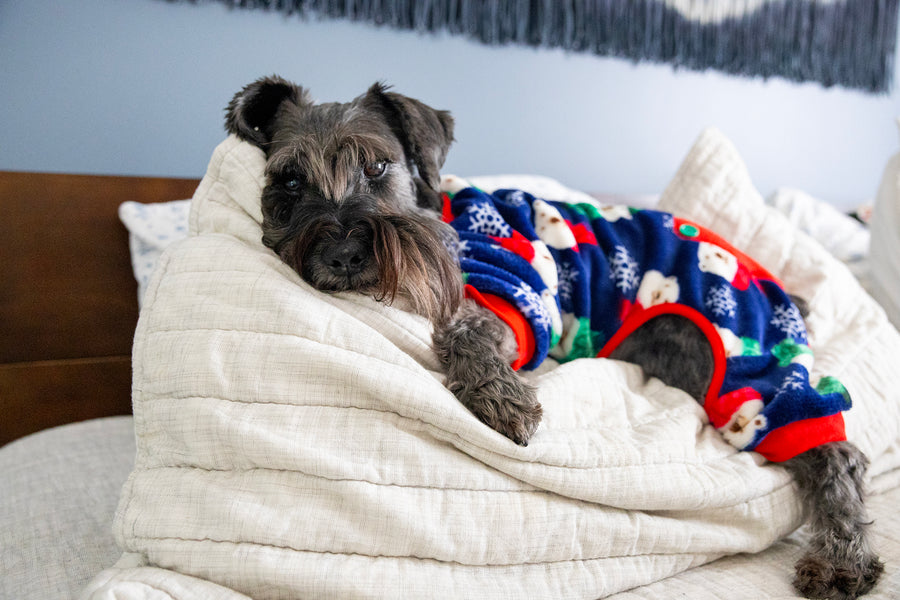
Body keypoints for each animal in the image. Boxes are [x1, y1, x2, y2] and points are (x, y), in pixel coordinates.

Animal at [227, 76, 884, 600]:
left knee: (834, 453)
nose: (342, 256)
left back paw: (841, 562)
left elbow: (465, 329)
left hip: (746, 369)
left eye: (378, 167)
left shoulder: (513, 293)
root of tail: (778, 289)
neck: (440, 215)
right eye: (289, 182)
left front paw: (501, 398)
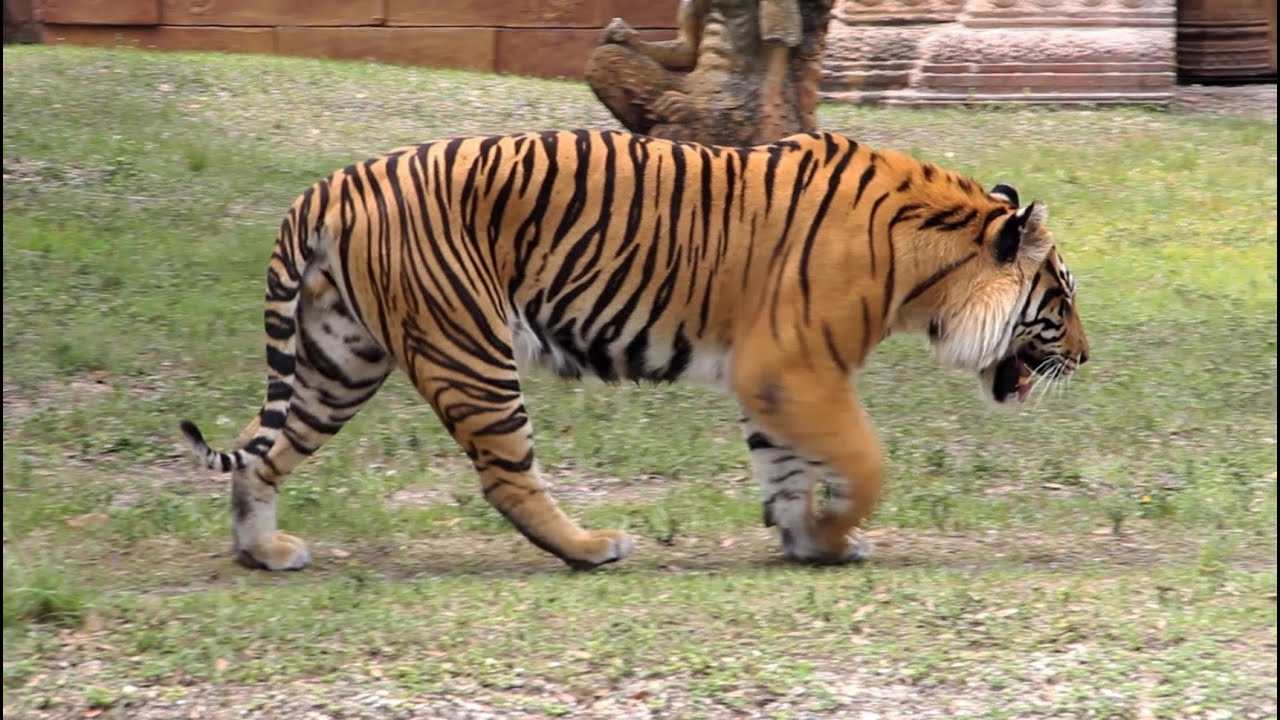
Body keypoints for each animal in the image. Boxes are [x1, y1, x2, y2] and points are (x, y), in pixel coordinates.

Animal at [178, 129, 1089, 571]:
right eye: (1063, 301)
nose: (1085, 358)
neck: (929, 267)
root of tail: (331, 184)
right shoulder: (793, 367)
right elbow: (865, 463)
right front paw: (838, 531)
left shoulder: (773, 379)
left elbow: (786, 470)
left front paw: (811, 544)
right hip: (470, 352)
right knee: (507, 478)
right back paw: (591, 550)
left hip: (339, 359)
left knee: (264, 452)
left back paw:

- EXERCISE AIM: Each record above should be returned unchanged, except that the pictures are dropped.

- TASK SOLUTION:
Body keypoints for each animal in the image. Boxes are [x1, y1, x2, y2] and points are (x, y), in pixel coordinates.

Animal at [227, 76, 884, 600]:
left knee: (834, 453)
nose: (342, 256)
left back paw: (841, 562)
left elbow: (465, 329)
left hip: (746, 369)
left eye: (378, 167)
left shoulder: (513, 293)
root of tail: (778, 289)
neck: (440, 215)
right eye: (289, 182)
left front paw: (501, 398)
Body keypoints for each animal in the image. Boxes are [x1, y1, x2, y2] and points are (x, y), in pixel coordinates.

Animal at [178, 129, 1089, 571]:
right eye: (1063, 301)
nose: (1085, 358)
neck: (929, 267)
root of tail: (331, 184)
right shoulder: (793, 367)
right elbow: (865, 463)
right front paw: (838, 531)
left shoulder: (773, 379)
left elbow: (786, 470)
left front paw: (811, 544)
right hip: (470, 352)
right knee: (507, 478)
right back paw: (591, 550)
left hip: (339, 359)
left knee: (264, 452)
left back paw:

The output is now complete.